___ Data to use ___

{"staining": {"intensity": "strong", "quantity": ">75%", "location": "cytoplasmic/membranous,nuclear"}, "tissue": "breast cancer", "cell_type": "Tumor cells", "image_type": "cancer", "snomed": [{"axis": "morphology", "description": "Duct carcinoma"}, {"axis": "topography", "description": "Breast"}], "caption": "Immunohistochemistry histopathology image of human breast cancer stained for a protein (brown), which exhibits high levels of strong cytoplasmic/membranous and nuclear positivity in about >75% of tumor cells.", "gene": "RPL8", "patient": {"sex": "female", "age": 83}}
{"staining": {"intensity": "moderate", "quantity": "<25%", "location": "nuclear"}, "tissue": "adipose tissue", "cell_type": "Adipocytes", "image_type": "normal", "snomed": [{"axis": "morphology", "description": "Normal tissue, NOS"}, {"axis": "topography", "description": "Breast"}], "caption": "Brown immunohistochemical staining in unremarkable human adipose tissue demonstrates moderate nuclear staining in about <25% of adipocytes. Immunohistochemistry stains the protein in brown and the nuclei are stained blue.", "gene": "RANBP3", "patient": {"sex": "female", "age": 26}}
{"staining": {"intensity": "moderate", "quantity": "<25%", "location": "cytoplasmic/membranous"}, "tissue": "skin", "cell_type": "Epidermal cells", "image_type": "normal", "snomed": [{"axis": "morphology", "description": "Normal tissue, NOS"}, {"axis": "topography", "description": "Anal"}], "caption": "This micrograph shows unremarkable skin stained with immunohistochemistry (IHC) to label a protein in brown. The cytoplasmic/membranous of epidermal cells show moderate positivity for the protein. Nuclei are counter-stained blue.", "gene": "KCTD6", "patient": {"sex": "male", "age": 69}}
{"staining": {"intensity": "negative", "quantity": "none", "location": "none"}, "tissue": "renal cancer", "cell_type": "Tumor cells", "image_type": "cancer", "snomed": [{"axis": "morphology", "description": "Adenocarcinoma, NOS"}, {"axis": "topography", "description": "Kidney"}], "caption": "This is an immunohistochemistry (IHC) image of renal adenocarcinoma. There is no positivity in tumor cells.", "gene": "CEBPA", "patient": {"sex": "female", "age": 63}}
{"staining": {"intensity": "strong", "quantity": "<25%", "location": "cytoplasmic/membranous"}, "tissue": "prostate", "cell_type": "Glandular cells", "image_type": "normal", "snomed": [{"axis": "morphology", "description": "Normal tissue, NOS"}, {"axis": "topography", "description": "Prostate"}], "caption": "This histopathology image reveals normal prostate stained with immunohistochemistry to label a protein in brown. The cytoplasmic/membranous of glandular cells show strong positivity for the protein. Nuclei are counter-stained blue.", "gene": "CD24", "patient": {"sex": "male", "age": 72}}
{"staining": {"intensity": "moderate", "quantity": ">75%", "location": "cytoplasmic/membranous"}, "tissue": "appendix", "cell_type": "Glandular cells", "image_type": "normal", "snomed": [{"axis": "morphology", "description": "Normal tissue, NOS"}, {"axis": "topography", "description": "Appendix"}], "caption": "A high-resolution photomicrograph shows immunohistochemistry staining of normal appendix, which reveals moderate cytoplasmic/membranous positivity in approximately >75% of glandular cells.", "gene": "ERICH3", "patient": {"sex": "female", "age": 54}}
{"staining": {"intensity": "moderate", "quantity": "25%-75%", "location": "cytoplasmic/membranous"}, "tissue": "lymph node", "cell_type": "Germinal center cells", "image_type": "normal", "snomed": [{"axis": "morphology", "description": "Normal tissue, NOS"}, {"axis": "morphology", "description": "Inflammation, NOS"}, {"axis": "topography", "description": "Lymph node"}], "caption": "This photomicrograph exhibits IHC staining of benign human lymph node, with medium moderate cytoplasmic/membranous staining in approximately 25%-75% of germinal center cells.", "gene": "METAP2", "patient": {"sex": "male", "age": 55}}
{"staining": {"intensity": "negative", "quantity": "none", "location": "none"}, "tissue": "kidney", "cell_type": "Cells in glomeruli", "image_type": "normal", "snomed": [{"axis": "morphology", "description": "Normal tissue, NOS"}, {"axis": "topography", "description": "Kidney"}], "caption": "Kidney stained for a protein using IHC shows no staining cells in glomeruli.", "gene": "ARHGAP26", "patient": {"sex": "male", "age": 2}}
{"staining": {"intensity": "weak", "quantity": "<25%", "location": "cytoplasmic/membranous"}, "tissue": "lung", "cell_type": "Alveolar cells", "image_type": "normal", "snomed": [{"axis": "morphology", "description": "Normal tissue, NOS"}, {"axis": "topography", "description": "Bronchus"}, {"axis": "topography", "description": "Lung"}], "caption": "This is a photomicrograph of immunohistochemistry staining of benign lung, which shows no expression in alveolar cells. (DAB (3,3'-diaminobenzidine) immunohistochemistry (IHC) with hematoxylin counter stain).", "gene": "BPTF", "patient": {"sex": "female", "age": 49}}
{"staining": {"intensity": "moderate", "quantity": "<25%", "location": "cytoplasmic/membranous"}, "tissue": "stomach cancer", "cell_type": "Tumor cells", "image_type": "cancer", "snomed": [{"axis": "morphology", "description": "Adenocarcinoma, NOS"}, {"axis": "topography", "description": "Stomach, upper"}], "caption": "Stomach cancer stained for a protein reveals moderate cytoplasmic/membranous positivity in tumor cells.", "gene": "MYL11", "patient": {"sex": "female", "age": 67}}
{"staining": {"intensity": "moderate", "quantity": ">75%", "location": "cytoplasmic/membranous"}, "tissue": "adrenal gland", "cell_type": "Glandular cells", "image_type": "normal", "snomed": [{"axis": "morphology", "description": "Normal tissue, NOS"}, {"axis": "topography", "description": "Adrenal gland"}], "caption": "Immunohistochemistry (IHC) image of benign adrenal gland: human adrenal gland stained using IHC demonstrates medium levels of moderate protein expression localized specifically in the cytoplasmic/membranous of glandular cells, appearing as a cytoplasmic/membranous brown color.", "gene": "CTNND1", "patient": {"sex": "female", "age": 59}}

___

- [Action item]: In the listing above, find the line with "is a photomicrograph" and the line with "a protein reveals", then print exactly those lines and every line between them.

- [Response to this task]:
{"staining": {"intensity": "weak", "quantity": "<25%", "location": "cytoplasmic/membranous"}, "tissue": "lung", "cell_type": "Alveolar cells", "image_type": "normal", "snomed": [{"axis": "morphology", "description": "Normal tissue, NOS"}, {"axis": "topography", "description": "Bronchus"}, {"axis": "topography", "description": "Lung"}], "caption": "This is a photomicrograph of immunohistochemistry staining of benign lung, which shows no expression in alveolar cells. (DAB (3,3'-diaminobenzidine) immunohistochemistry (IHC) with hematoxylin counter stain).", "gene": "BPTF", "patient": {"sex": "female", "age": 49}}
{"staining": {"intensity": "moderate", "quantity": "<25%", "location": "cytoplasmic/membranous"}, "tissue": "stomach cancer", "cell_type": "Tumor cells", "image_type": "cancer", "snomed": [{"axis": "morphology", "description": "Adenocarcinoma, NOS"}, {"axis": "topography", "description": "Stomach, upper"}], "caption": "Stomach cancer stained for a protein reveals moderate cytoplasmic/membranous positivity in tumor cells.", "gene": "MYL11", "patient": {"sex": "female", "age": 67}}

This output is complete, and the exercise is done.